**Short task:**
Reproduce the records below line for line, with no changes.

**Extracted data:**
%%
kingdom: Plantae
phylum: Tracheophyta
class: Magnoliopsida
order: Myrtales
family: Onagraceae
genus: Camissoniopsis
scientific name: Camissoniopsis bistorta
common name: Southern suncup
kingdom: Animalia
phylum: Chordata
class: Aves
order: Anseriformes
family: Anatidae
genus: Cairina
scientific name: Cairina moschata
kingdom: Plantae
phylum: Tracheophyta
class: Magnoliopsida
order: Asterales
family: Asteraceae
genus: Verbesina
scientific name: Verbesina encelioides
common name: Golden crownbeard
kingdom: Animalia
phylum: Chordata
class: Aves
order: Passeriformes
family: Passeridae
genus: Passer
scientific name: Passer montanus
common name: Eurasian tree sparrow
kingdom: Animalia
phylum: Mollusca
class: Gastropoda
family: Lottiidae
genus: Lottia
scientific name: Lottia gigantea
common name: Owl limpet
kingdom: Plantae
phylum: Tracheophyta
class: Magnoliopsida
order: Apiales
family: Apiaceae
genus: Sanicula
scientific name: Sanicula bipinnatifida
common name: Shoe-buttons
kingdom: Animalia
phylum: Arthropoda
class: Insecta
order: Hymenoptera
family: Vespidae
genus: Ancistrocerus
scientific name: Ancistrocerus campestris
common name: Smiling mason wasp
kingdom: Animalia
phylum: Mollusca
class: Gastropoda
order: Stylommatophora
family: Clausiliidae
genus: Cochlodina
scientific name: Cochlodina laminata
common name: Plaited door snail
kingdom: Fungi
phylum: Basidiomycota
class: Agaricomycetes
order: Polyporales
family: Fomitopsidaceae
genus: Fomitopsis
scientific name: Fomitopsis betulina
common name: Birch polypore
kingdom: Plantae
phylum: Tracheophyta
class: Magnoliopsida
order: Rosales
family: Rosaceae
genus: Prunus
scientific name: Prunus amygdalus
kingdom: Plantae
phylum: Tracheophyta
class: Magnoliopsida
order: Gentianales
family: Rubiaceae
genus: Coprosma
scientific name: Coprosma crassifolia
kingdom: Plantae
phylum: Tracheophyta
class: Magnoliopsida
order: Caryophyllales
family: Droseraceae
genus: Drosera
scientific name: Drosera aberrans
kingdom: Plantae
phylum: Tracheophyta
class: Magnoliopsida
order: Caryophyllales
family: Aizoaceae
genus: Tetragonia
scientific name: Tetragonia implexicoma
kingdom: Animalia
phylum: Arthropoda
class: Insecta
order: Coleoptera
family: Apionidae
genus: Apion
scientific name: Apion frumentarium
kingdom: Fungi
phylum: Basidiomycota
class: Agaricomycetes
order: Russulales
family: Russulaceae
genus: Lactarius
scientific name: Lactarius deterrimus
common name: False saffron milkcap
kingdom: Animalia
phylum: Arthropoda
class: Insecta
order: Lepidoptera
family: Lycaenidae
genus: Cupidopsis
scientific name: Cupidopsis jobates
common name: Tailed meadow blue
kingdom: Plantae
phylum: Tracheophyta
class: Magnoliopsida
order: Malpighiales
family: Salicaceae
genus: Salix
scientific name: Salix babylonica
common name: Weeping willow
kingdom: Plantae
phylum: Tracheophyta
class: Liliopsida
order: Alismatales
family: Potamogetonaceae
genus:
%%
**Correct answer:**
kingdom: Plantae
phylum: Tracheophyta
class: Magnoliopsida
order: Myrtales
family: Onagraceae
genus: Camissoniopsis
scientific name: Camissoniopsis bistorta
common name: Southern suncup
kingdom: Animalia
phylum: Chordata
class: Aves
order: Anseriformes
family: Anatidae
genus: Cairina
scientific name: Cairina moschata
kingdom: Plantae
phylum: Tracheophyta
class: Magnoliopsida
order: Asterales
family: Asteraceae
genus: Verbesina
scientific name: Verbesina encelioides
common name: Golden crownbeard
kingdom: Animalia
phylum: Chordata
class: Aves
order: Passeriformes
family: Passeridae
genus: Passer
scientific name: Passer montanus
common name: Eurasian tree sparrow
kingdom: Animalia
phylum: Mollusca
class: Gastropoda
family: Lottiidae
genus: Lottia
scientific name: Lottia gigantea
common name: Owl limpet
kingdom: Plantae
phylum: Tracheophyta
class: Magnoliopsida
order: Apiales
family: Apiaceae
genus: Sanicula
scientific name: Sanicula bipinnatifida
common name: Shoe-buttons
kingdom: Animalia
phylum: Arthropoda
class: Insecta
order: Hymenoptera
family: Vespidae
genus: Ancistrocerus
scientific name: Ancistrocerus campestris
common name: Smiling mason wasp
kingdom: Animalia
phylum: Mollusca
class: Gastropoda
order: Stylommatophora
family: Clausiliidae
genus: Cochlodina
scientific name: Cochlodina laminata
common name: Plaited door snail
kingdom: Fungi
phylum: Basidiomycota
class: Agaricomycetes
order: Polyporales
family: Fomitopsidaceae
genus: Fomitopsis
scientific name: Fomitopsis betulina
common name: Birch polypore
kingdom: Plantae
phylum: Tracheophyta
class: Magnoliopsida
order: Rosales
family: Rosaceae
genus: Prunus
scientific name: Prunus amygdalus
kingdom: Plantae
phylum: Tracheophyta
class: Magnoliopsida
order: Gentianales
family: Rubiaceae
genus: Coprosma
scientific name: Coprosma crassifolia
kingdom: Plantae
phylum: Tracheophyta
class: Magnoliopsida
order: Caryophyllales
family: Droseraceae
genus: Drosera
scientific name: Drosera aberrans
kingdom: Plantae
phylum: Tracheophyta
class: Magnoliopsida
order: Caryophyllales
family: Aizoaceae
genus: Tetragonia
scientific name: Tetragonia implexicoma
kingdom: Animalia
phylum: Arthropoda
class: Insecta
order: Coleoptera
family: Apionidae
genus: Apion
scientific name: Apion frumentarium
kingdom: Fungi
phylum: Basidiomycota
class: Agaricomycetes
order: Russulales
family: Russulaceae
genus: Lactarius
scientific name: Lactarius deterrimus
common name: False saffron milkcap
kingdom: Animalia
phylum: Arthropoda
class: Insecta
order: Lepidoptera
family: Lycaenidae
genus: Cupidopsis
scientific name: Cupidopsis jobates
common name: Tailed meadow blue
kingdom: Plantae
phylum: Tracheophyta
class: Magnoliopsida
order: Malpighiales
family: Salicaceae
genus: Salix
scientific name: Salix babylonica
common name: Weeping willow
kingdom: Plantae
phylum: Tracheophyta
class: Liliopsida
order: Alismatales
family: Potamogetonaceae
genus:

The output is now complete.